À la suite de leurs analyses de 2011 à 2013, Widom et coll. ont constaté que les adultes G2 qui avaient été maltraités et négligés pendant leur enfance (tel que documenté dans les dossiers judiciaires) étaient beaucoup plus susceptibles d’être signalés aux services de protection de l’enfance (SPE) lorsqu’ils étaient parents que les adultes G2 qui n’avaient pas subi de mauvais traitements pendant leur enfance (RCC = 2,01, p < 0,001). Il convient de noter que ces groupes ne différaient pas significativement en ce qui a trait aux signalements aux SPE pour violence physique, ou aux mauvais traitements autodéclarés. Les adultes G2 qui avaient subi des mauvais traitements documentés lorsqu’ils étaient enfants étaient également plus susceptibles d’avoir un enfant placé par la cour (4,8 %, RCC = 3,77, p < 0,05, comparativement à 1,3 % pour le groupe témoin). Lorsqu’ils ont comparé les autodéclarations aux signalements des SPE, les auteurs ont également constaté des indications de biais de surveillance. La génération G3 qui a déclaré avoir été maltraitée et négligée (autodéclarations) et dont les parents avaient été eux-mêmes maltraités était deux fois plus susceptible d’avoir fait l’objet d’un signalement officiel aux SPE (RCC = 2,28, p < 0,003) que les G3 qui avaient signalé la violence, mais dont les parents n’avaient pas d’antécédents documentés de mauvais traitements.

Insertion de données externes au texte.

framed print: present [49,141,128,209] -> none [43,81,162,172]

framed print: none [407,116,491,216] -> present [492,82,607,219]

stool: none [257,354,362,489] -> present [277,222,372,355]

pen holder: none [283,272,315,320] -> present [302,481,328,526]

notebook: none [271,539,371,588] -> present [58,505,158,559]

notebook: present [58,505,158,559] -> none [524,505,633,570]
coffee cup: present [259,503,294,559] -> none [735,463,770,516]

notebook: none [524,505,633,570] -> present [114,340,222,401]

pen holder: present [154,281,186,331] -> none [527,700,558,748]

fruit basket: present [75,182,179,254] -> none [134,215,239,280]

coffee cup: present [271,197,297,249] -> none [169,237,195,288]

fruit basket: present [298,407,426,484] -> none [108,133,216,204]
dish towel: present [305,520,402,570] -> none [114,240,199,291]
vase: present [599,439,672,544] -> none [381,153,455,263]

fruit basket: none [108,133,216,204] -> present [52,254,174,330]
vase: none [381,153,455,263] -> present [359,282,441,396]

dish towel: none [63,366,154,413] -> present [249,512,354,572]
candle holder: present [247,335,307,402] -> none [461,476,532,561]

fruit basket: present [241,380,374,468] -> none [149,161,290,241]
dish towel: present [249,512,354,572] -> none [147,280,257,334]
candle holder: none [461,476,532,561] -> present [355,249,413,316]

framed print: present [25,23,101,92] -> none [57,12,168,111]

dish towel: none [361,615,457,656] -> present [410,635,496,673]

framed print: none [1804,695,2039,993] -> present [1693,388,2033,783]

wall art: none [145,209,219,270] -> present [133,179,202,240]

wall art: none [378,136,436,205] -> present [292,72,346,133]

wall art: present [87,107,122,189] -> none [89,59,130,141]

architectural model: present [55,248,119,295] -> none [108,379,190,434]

Cette étude est la première à tester rigoureusement la transmission intergénérationnelle de la maltraitance. Les auteurs suggèrent fortement que le modèle prédictif de la transmission intergénérationnelle de la maltraitance est plus complexe que ce que les théories ou les observations précédentes suggéraient. Tout d’abord, ils n’ont trouvé aucune preuve démontrant la transmission intergénérationnelle pour les cas de violence physique. Ces résultats étaient cohérents dans toutes les sources de données : autodéclaration des G2 et G3 ainsi que signalements des SPE concernant les G3. Deuxièmement, les auteurs ont observé que les parents ayant des antécédents documentés de négligence ou de violence sexuelle pendant l’enfance étaient beaucoup plus susceptibles de maltraiter leurs enfants. Troisièmement, les auteurs ont souligné la nécessité de multiples sources de données pour étudier la transmission intergénérationnelle. Ils avancent que les estimations pourraient être faussées par le fait que les chercheurs s’appuient trop sur les autodéclarations des parents. Les auteurs demandent que plus de recherche soit faite sur le sujet. Ils ont aussi indiqué qu’on ne pouvait pas déterminer si les familles faisant l’objet d’une intervention des SPE étaient plus « dysfonctionnelles », ou si elles étaient simplement plus surveillées que les autres. Les résultats suggèrent que les SPEC ne détectent pas un grand nombre d’enfants victimes de violence ou de négligence dans une famille dont l’un des parents n’a pas été maltraité.

Notes méthodologiques

Il y a plusieurs points forts dans cette étude, néanmoins, le lecteur doit interpréter les résultats avec prudence. Tout d’abord, les cas de G2 maltraitants proviennent de dossiers judiciaires et représentent probablement uniquement des cas graves de violence et de négligence envers les enfants. Ils ne représentent pas les cas moins graves, ou les cas que les SPE n’ont pas détectés. Deuxièmement, la procédure d’appariement est approximative et manque de rigueur sur le plan statistique, remettant ainsi en cause toute inférence causale. Troisièmement, parce que les enfants G2 victimes de violence ou de négligence ont été appariés avec des enfants non maltraités d’origine socioéconomique similaire, l’échantillon représente dans l’ensemble un groupe socioéconomiquement défavorisé, ce qui en limite la généralisabilité.